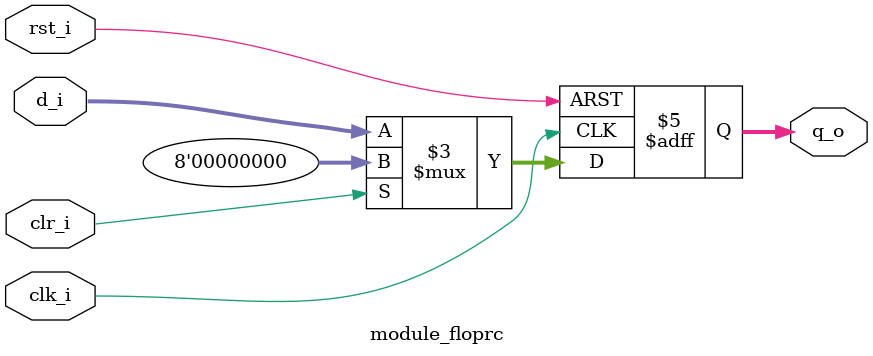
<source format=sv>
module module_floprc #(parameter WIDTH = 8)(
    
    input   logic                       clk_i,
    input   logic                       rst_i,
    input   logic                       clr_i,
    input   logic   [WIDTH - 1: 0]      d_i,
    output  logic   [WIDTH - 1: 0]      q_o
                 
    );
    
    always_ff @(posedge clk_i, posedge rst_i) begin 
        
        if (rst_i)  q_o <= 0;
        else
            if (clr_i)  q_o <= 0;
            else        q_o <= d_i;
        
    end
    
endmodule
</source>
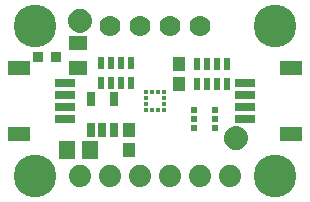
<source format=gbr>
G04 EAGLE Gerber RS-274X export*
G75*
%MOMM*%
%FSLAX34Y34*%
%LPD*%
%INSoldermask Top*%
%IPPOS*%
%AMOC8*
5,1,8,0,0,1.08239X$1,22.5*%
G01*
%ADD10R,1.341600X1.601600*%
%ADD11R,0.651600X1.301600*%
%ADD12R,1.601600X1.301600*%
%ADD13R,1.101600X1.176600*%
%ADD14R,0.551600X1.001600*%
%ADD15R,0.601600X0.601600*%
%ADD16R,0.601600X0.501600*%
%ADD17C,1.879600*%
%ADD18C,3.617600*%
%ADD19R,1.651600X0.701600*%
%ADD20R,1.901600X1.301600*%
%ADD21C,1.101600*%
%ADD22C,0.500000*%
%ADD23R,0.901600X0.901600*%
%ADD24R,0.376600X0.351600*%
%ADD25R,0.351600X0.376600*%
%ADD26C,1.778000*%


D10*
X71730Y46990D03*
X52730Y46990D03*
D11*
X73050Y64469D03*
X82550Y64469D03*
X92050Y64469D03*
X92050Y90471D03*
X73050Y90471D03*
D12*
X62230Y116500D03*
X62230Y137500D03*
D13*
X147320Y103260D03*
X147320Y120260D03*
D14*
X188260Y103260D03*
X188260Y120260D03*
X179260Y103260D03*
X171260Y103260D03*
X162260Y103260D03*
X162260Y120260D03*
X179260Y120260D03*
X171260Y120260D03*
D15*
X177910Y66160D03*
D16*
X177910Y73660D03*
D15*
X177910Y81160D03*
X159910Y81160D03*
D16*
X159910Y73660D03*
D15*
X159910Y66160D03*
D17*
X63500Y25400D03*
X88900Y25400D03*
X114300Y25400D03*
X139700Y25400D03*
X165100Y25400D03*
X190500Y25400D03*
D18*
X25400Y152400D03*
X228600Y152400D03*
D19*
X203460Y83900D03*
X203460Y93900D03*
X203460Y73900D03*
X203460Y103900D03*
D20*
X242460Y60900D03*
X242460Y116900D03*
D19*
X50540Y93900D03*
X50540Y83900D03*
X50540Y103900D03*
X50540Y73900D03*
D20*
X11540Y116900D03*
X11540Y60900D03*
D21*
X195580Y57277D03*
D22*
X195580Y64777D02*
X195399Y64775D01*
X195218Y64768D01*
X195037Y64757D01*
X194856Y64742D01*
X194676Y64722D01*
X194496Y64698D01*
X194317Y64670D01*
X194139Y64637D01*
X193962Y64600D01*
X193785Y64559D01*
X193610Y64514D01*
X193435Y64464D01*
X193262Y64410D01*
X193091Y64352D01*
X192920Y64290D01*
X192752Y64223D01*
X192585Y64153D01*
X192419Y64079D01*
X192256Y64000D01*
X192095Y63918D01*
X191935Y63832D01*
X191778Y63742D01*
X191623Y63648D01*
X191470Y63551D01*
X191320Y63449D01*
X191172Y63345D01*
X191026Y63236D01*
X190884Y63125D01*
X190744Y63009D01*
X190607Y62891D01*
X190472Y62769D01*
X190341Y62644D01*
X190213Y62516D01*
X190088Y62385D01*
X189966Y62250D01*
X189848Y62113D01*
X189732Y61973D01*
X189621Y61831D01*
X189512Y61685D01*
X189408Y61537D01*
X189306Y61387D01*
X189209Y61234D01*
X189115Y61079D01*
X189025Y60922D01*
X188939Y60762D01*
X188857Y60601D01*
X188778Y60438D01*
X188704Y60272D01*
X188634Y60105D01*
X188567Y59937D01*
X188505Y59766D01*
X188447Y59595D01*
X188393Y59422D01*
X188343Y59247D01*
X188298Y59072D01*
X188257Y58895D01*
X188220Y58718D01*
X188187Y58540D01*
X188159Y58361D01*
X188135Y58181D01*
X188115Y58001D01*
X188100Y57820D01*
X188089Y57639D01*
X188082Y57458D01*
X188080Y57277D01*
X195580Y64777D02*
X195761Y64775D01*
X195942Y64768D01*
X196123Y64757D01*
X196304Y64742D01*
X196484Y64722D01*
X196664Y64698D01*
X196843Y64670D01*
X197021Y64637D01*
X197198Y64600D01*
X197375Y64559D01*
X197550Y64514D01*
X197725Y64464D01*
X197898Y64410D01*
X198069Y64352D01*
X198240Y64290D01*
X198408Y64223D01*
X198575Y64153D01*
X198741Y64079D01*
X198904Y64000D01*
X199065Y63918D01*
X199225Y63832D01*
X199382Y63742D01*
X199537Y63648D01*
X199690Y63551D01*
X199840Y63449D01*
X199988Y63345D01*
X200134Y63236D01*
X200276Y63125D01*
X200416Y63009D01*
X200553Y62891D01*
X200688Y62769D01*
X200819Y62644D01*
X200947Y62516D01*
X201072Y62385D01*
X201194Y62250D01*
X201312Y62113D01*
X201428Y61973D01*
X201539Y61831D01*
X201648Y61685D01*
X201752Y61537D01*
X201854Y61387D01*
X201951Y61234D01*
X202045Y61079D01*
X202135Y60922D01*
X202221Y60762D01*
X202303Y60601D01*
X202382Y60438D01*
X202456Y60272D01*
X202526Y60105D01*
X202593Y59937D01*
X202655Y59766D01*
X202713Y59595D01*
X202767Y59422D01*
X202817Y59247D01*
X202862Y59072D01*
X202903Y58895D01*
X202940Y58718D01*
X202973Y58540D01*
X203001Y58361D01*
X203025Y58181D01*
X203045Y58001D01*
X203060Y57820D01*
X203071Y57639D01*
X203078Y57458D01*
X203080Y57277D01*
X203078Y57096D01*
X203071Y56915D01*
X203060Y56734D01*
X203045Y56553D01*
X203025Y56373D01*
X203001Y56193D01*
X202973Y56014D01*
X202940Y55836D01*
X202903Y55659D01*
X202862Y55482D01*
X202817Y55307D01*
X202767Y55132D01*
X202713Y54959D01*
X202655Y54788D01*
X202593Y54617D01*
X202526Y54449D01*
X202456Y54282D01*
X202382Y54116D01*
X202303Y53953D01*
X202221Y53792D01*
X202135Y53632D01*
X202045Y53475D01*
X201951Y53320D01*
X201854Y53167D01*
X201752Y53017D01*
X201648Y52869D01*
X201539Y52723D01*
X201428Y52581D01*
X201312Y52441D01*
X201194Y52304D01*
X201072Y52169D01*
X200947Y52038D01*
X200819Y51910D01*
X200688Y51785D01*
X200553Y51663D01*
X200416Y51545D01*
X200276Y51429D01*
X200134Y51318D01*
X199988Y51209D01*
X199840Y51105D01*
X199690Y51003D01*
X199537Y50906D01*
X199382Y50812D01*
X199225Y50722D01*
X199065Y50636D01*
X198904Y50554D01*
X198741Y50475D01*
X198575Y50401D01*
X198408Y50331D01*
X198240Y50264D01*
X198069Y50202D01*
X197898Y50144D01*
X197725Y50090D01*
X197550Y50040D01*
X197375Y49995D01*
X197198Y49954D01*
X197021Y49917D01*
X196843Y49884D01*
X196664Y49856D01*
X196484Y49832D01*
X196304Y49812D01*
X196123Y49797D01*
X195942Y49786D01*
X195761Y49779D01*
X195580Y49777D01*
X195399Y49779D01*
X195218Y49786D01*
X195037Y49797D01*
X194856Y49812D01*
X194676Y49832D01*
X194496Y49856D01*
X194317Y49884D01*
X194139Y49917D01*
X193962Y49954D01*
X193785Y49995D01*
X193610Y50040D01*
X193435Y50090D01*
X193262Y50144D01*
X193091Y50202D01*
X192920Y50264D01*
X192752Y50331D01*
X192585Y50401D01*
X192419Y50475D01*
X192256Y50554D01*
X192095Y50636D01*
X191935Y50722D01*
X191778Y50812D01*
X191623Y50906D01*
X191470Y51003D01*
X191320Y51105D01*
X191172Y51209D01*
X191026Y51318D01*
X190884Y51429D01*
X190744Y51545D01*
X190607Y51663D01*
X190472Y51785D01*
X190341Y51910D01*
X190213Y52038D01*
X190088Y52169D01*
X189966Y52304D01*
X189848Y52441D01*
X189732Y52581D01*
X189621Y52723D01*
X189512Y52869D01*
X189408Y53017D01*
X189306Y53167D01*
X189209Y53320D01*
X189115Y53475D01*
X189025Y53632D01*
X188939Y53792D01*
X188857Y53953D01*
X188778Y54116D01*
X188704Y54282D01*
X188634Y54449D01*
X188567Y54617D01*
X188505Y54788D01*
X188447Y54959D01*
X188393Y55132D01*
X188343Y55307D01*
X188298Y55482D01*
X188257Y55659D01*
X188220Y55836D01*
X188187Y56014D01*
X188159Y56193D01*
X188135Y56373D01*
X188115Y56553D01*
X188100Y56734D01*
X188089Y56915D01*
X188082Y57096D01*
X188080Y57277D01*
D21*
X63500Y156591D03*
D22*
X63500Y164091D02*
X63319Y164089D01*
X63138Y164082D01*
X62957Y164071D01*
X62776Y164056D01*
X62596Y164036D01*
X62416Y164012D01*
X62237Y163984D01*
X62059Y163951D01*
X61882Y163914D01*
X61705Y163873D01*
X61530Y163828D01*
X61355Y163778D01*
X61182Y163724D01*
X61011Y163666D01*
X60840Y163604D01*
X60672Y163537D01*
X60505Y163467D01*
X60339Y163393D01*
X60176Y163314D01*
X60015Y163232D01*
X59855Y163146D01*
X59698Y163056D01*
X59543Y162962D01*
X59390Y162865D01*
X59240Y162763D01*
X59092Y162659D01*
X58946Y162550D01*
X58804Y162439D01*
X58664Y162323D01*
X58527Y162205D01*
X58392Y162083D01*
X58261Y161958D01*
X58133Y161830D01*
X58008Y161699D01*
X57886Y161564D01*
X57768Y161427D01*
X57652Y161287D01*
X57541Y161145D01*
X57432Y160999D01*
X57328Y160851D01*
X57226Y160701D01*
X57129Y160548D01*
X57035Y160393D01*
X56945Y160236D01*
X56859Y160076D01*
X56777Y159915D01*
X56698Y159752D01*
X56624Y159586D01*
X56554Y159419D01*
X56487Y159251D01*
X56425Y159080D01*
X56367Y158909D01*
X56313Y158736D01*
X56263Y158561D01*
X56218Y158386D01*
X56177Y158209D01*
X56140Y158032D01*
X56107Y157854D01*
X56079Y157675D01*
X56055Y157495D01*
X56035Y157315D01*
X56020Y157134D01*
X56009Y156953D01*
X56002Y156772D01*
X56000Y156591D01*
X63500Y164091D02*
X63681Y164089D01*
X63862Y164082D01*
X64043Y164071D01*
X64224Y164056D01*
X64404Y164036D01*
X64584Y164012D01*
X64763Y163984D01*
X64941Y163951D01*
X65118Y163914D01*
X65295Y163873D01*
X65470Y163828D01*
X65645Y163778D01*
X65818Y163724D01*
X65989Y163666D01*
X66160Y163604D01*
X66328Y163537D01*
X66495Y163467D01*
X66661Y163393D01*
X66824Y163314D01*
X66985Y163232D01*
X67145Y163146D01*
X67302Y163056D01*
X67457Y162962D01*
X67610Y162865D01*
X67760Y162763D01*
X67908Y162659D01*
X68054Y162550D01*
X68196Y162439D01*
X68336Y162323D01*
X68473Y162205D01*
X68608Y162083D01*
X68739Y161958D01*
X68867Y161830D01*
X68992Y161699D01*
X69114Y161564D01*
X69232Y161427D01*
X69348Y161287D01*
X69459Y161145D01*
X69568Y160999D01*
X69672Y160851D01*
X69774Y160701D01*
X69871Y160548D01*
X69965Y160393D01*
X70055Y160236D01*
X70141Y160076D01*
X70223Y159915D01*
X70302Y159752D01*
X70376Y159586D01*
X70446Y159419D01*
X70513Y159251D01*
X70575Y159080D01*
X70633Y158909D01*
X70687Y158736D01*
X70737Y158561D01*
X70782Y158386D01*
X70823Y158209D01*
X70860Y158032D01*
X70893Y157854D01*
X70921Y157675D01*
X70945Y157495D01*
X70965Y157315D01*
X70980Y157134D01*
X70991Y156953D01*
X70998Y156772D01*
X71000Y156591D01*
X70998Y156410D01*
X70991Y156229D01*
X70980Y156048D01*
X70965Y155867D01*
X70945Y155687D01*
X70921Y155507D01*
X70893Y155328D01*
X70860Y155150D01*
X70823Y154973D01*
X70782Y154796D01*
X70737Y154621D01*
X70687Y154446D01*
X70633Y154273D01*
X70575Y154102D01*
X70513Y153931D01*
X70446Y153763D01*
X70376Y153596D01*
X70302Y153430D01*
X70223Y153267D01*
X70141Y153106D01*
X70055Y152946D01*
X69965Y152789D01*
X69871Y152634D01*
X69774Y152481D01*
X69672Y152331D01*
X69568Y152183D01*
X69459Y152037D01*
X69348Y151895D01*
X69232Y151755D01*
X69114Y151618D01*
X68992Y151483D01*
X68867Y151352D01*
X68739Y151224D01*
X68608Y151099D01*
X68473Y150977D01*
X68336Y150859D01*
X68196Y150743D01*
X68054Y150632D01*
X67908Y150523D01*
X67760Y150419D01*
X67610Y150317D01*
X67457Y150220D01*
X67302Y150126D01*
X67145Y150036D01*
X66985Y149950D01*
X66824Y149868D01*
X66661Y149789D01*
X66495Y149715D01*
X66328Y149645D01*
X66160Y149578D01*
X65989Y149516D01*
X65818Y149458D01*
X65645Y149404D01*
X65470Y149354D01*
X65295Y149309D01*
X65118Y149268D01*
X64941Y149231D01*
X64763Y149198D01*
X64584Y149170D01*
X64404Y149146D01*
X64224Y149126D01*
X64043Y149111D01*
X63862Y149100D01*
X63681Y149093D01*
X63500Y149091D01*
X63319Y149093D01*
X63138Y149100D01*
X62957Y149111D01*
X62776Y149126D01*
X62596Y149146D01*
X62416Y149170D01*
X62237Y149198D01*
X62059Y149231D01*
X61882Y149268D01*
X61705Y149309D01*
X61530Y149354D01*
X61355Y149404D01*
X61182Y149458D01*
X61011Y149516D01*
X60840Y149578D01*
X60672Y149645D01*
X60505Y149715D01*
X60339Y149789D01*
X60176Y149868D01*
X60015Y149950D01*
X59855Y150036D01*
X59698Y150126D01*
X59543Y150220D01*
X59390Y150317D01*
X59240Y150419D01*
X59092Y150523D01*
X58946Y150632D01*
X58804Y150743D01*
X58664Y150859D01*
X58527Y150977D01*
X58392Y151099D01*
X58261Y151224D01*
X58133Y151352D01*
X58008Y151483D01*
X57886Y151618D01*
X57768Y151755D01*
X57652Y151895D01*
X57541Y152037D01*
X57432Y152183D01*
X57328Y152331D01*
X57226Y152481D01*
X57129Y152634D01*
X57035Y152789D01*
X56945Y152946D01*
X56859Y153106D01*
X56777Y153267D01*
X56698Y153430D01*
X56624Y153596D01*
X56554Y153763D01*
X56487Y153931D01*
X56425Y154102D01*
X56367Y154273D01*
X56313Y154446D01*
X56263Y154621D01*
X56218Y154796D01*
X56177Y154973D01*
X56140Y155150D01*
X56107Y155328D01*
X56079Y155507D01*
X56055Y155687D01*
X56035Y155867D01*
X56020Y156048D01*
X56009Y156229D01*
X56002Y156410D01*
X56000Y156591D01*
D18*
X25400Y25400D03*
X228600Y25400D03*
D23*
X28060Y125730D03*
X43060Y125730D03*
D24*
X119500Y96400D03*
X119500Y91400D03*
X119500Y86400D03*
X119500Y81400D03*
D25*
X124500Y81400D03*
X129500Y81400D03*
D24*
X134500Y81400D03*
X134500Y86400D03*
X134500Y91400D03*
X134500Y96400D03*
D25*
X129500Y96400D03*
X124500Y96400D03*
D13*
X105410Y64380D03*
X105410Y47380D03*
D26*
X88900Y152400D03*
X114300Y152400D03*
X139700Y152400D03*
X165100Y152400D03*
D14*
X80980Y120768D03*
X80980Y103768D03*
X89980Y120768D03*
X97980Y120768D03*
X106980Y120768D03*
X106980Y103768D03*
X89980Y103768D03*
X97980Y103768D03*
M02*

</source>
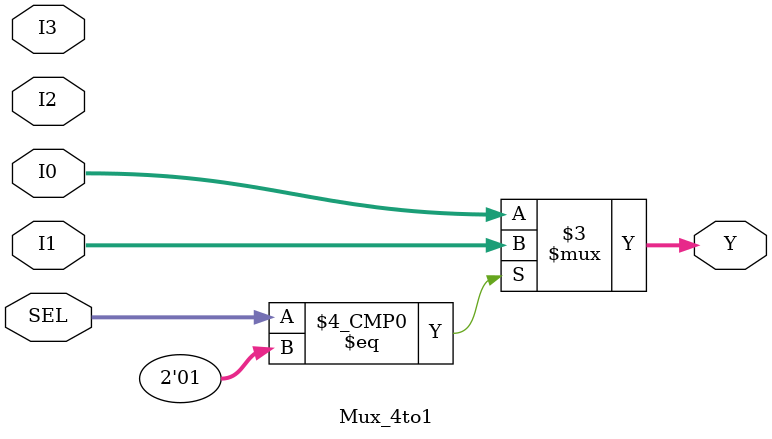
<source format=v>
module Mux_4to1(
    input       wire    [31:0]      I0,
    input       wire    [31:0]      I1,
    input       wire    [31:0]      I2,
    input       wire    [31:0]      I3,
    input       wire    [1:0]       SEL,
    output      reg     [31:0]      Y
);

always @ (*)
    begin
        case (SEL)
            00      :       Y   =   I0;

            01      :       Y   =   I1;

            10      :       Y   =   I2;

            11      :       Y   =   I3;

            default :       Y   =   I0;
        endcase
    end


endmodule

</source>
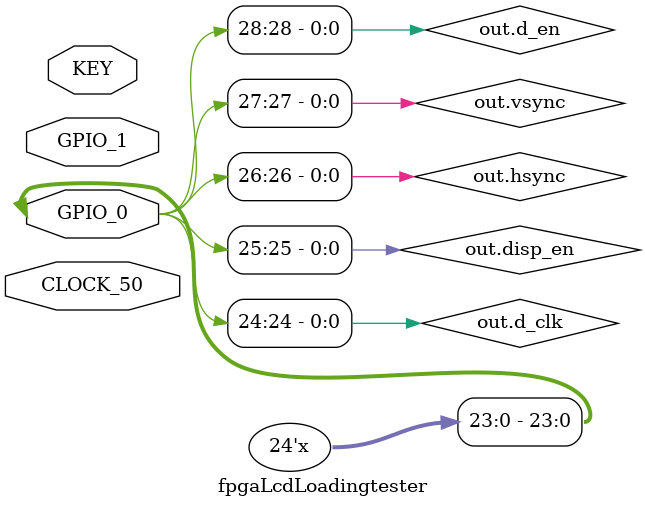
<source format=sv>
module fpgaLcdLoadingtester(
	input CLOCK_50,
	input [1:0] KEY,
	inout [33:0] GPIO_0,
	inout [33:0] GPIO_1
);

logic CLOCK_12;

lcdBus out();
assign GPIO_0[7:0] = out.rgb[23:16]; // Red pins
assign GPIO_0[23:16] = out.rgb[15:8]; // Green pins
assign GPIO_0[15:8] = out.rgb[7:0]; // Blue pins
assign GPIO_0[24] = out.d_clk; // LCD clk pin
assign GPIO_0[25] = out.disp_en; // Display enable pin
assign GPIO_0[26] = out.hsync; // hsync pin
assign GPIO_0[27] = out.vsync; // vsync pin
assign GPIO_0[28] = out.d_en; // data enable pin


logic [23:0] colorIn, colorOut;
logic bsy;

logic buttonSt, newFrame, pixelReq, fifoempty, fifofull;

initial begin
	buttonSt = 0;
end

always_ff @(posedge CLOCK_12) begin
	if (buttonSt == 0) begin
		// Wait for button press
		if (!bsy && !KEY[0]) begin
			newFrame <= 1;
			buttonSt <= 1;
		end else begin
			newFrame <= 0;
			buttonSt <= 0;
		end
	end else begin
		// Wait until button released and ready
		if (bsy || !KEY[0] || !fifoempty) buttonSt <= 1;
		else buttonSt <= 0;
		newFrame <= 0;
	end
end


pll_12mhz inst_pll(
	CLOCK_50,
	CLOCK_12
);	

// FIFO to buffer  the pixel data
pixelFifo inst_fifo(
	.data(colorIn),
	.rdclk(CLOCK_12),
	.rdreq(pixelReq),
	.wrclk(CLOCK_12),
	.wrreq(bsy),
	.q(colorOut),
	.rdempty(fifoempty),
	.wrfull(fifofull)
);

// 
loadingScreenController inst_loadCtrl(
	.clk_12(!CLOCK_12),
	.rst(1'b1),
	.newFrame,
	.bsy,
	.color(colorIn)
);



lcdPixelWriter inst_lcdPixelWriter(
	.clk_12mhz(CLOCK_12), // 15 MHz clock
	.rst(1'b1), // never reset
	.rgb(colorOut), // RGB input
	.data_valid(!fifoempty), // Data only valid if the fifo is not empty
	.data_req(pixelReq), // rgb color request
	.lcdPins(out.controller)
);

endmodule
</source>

> **Exercise description**
Every line that contains "newFrame" should be copied out of the data.

> **The completed task**
logic buttonSt, newFrame, pixelReq, fifoempty, fifofull;
			newFrame <= 1;
			newFrame <= 0;
		newFrame <= 0;
	.newFrame,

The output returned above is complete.